**Requirement 1:** In the listing, change "category" to "group" in the lines between the one holding "True or false: col_7_lower" and the end of the listing, inclusive, and give those lines back with nothing else altered and the pictures left out.

**Excerpt provided:**
────

Wednesday, 15 June 2011

Monitor's regime will create mini "Enrons"

There is something wrong with Monitor's regime.  For a Foundation Trust to maintain adequate financial performance (as measured by Monitor's Financial Risk Rating published in its Compliance Framework), it has to carry on investing in capital to unsustainable levels.

This is best illustrated by a worked example.  Let us take a Foundation Trust.  Let us call it Smug, Cocky and Overly-Aggressive NHS Foundation Trust, or  SOFT for short.  Some change the "Overly" in SOFT's name to "Ultra" and get a new acronym.  Being a family friendly blog, we do not use such language.

SOFT is pretty typical DGH: serving a population of 350,000 people; 600-700 beds (depending on whether you count ICU beds, cots, day wards etc); 60-70,000 inpatient and day-case spells; 3,000 staff.  In terms of finances, it has an income of £200m; and an asset base of £142m - £100m in terms of land and buildings which do not depreciate; and £42m in terms of assets that need renovation, which depreciate.  This latter category - let us call it Plant & Equipment for simplicity, depreciates over 12 years - and since £42m is the net book value not the gross book value, the depreciation charge each year is £7m.  SOFT is an acute trust; but that is academic- the principles apply to mental health trusts as well.  There are those who maintain SOFT is a bit mental.

It is also assiduous about maintaining its Financial Risk Rating (see figure 1).  It tries to achieve a safe "3" by targetting the mid-point between the 3 and the 4 on each financial criterion.  The first financial criterion is "Achievement of plan" as measured by proportion of planned EBITDA actually achieved.  For this criterion, an achievement of 70% would qualify for a 3 and an achievement of 85% would qualify for a 4.  So SOFT targets 77.5% (mid-way between the thresholds for 3 and 4).  The second financial criterion is "Underlying performance" as measured by EBIDTA margin.  For this criterion, an achievement of 5% would qualify for a 3 and an achievement of 9% would qualify for a 4.  So SOFT targets 7% (mid-way between the thresholds for 3 and 4).

────

**Chart understanding data:**
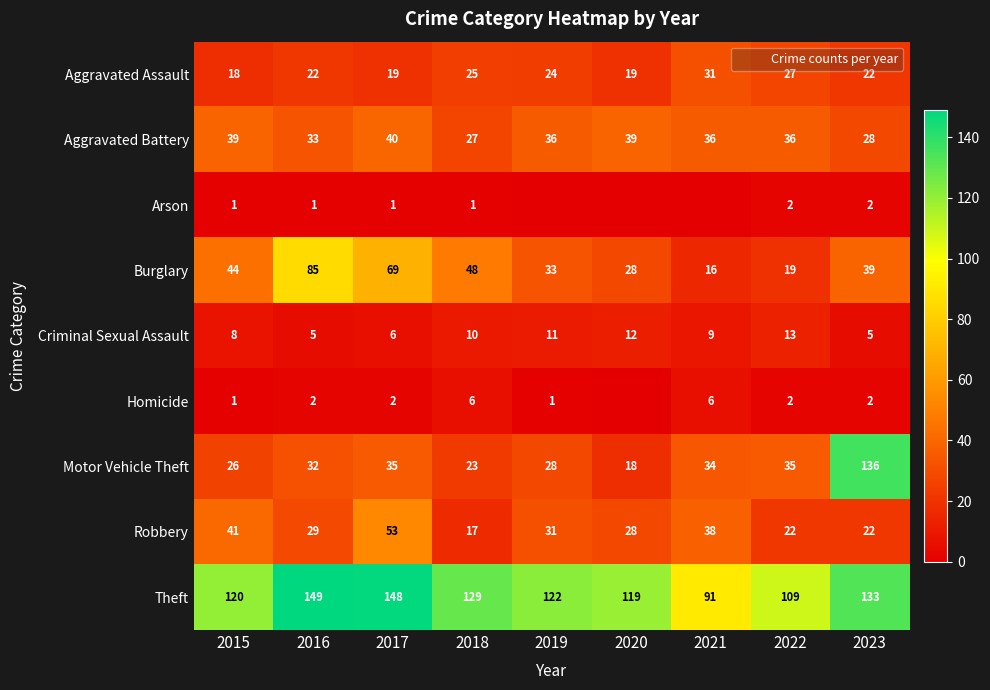

True or false: Aggravated Battery has a value of 33 at 2016.

True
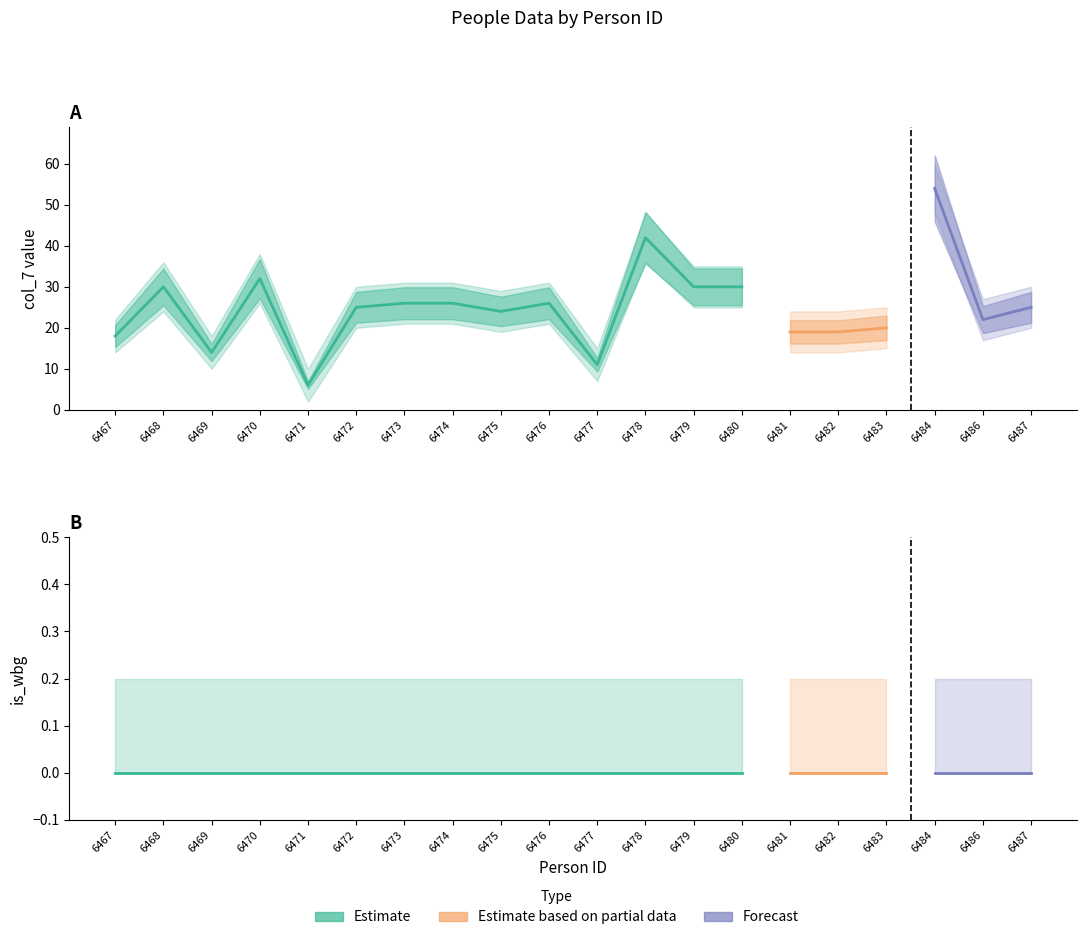

True or false: col_7_lower and is_wbg_upper intersect in this chart.

False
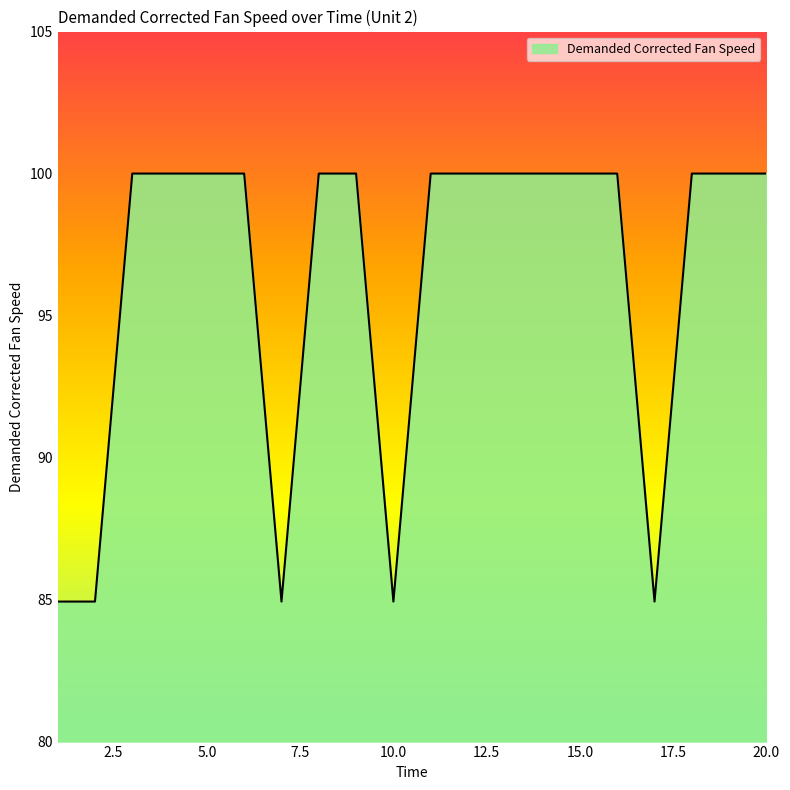

What is the difference between the maximum and minimum values?

15.1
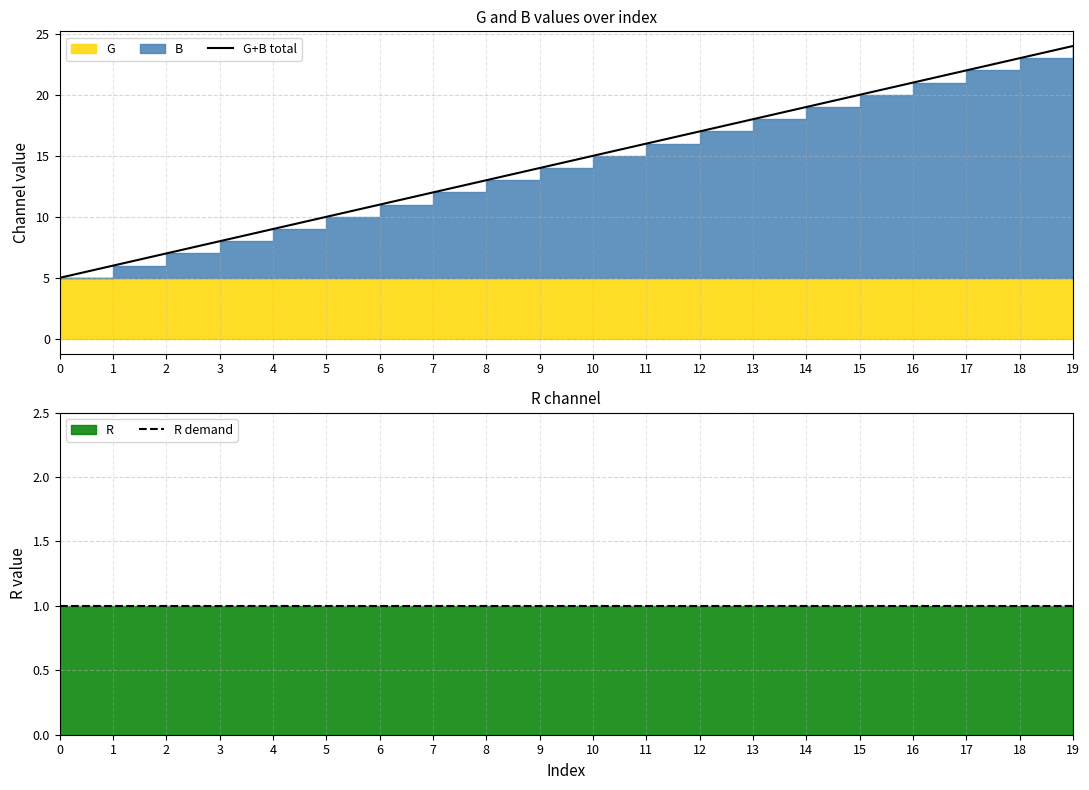

Which has a higher value, 16 or 10?

16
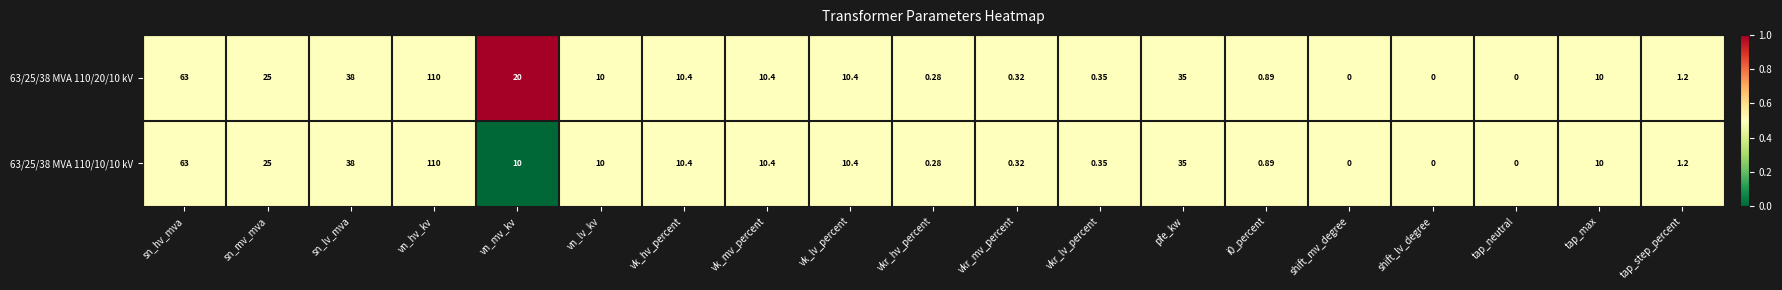

Which category has the highest value in the 63/25/38 MVA 110/10/10 kV series?

vn_hv_kv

────

**Requirement 2:** Name every percentage figure that appears in the blog post about Monitor's regime.

**Exercise response 1:**
True or false: col_7_lower and is_wbg_upper intersect in this chart.

False

What is the difference between the maximum and minimum values?

15.1

Which has a higher value, 16 or 10?

16

Which group has the highest value in the 63/25/38 MVA 110/10/10 kV series?

vn_hv_kv

**Exercise response 2:** 70%, 85%, 77.5%, 5%, 9%, 7%